Problem statement:
Copy out every line from the records that includes "地球の歩き方".

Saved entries
============================================================

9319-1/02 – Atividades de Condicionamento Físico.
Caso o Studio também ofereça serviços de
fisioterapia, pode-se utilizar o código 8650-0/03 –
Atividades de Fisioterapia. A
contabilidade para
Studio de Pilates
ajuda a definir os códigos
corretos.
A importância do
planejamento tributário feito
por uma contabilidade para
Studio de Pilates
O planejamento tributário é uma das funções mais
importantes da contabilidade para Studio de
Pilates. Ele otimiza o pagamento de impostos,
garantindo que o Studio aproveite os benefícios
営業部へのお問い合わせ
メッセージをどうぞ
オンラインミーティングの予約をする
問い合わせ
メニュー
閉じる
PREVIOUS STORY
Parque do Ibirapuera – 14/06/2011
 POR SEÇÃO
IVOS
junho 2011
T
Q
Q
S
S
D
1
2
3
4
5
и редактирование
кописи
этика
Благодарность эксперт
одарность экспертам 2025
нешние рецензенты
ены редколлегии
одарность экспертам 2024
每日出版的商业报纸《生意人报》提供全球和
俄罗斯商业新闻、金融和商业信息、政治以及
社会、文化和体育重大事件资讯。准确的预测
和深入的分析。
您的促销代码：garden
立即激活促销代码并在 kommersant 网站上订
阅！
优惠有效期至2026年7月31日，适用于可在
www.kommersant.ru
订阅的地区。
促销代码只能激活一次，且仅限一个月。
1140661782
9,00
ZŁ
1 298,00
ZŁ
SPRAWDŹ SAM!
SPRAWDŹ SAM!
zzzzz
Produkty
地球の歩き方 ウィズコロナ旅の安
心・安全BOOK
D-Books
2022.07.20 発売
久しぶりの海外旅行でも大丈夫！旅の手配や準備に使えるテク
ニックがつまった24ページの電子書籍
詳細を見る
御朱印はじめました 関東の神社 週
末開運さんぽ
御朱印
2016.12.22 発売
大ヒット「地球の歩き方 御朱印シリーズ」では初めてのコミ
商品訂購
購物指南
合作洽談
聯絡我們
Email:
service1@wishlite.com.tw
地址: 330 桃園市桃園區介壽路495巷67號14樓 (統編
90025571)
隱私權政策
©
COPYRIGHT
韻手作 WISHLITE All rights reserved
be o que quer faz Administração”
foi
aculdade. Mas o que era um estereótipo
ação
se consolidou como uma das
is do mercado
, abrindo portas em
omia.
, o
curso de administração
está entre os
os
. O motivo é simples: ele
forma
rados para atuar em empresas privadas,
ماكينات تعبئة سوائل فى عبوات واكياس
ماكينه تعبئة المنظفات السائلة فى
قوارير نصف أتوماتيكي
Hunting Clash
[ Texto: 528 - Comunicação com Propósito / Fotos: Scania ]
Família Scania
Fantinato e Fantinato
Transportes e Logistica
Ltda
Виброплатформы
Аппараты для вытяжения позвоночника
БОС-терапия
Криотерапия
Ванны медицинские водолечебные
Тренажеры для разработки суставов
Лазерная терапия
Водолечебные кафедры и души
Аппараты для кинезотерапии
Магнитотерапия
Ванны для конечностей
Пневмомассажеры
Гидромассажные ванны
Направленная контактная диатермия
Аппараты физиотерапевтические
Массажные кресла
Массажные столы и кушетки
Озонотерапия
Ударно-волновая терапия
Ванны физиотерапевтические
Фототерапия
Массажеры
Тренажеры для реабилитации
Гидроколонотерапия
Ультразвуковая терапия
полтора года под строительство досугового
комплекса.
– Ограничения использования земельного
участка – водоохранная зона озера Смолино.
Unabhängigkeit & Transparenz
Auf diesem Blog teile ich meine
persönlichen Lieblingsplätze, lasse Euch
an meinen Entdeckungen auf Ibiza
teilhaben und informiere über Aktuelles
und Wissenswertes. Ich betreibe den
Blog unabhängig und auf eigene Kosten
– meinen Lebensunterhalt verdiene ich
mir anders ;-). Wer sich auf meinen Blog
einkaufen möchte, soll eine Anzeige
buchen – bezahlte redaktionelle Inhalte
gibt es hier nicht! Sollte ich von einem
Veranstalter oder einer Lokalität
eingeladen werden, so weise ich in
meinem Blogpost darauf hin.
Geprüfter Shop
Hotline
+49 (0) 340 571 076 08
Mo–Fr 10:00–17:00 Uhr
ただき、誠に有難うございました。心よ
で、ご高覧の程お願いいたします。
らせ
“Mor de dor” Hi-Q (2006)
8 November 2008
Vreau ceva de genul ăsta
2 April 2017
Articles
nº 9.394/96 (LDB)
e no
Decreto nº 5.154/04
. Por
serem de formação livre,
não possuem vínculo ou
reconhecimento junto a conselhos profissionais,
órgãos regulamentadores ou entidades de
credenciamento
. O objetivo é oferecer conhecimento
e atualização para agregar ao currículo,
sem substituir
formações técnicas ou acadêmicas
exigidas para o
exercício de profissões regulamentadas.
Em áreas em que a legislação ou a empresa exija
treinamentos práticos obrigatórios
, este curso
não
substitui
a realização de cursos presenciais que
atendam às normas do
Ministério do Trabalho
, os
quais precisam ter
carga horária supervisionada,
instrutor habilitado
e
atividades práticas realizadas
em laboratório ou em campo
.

============================================================

Task result:
地球の歩き方 ウィズコロナ旅の安
大ヒット「地球の歩き方 御朱印シリーズ」では初めてのコミ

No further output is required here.